→ Selected text:
Begin

Elmore Leonard died. So I pulled one of his books off the shelf. Turned to a random page. This is “Riding the Rap,” page 94:

Reverend Dawn was saying, “You met this other woman.”

“That’s right, in Miami Beach.”

“You and she are close,” Reverend Dawn said. “I’ll go so far as to say intimate.”

Raylan wasn’t sure that was still true.

“You shared a frightening experience. …”

She waited, but Raylan didn’t help her.

“That part isn’t too clear, but there’s someone else, a man. He stands in the way of you and this woman planning a life together.”

Raylan said, “That’s pretty good.”

“He’s an older man.”

Raylan waited.

“But not her father.”

“You don’t see him, huh?”

“Not too clearly.”

“I’m surprised,” Raylan said. “He was here just the other day, Friday afternoon.”

*****

The first thing about Elmore Leonard is, nobody wrote dialog better. His novels are full of people flirting, threatening, feeling each other out with words. This is real life. We spend more time talking than doing. Or the talking leads up to the doing. In Elmore Leonard books, every conversation has a point. But it doesn’t sound like characters talking. It sounds like people.

The second thing about Elmore Leonard is, everybody in his books has a certain charm. You get to know the bad guys, and sometimes you get to like them, right up until the moment they kill somebody else you liked better. The heroes are not always heroic. Some of them smoke weed and screw around and dance just this side of the law. But they always want a better life, and chasing after it puts them in the path of the bad guys.

The third thing about Elmore Leonard is, he would have been done with all this description long before now. “If it sounds like writing, I rewrite it,” he said. That is a hell of a lot harder than it sounds.

*****

Page 200:

Louis looked up. Three hundred yards away a foursome was teeing off. Time to leave. He said to the blindfolded man, “You coming with us. Hear? So don’t give us no trouble. Stand up.”

Bobby put his piece in the man’s face and cocked it. He said, “You give me any more shit, you dead.”

They brought him through the trees to the car, taped his hands behind him quick, put him in the trunk and got out of there.

Up to Royal Poinciana and across the bridge to West Palm.

Louis said, “We should’ve wore the ski masks.”

Bobby said it again, “Fuck the ski mask.” Like saying he didn’t care the man had seen them.

Louis had to ask himself what he thought about that. What it meant.

End

→ Exercise directions:
Name every character in the two book passages quoted in the piece on Elmore Leonard. The material that follows has nothing to do with the piece on Elmore Leonard.

→ Given information:
Begin

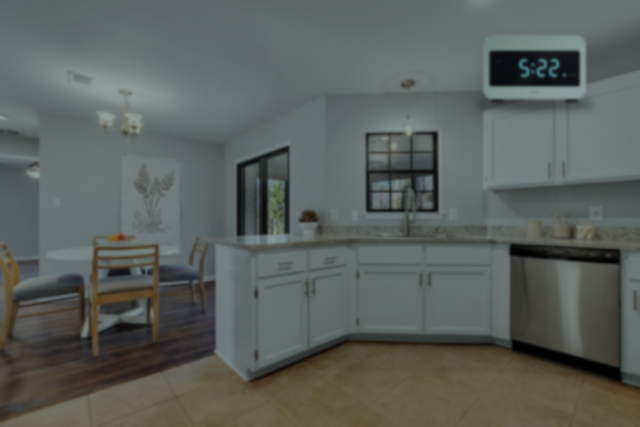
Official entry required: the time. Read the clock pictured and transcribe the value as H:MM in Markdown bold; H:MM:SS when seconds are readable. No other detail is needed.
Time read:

End

→ Exercise response:
Reverend Dawn, Raylan, Louis, Bobby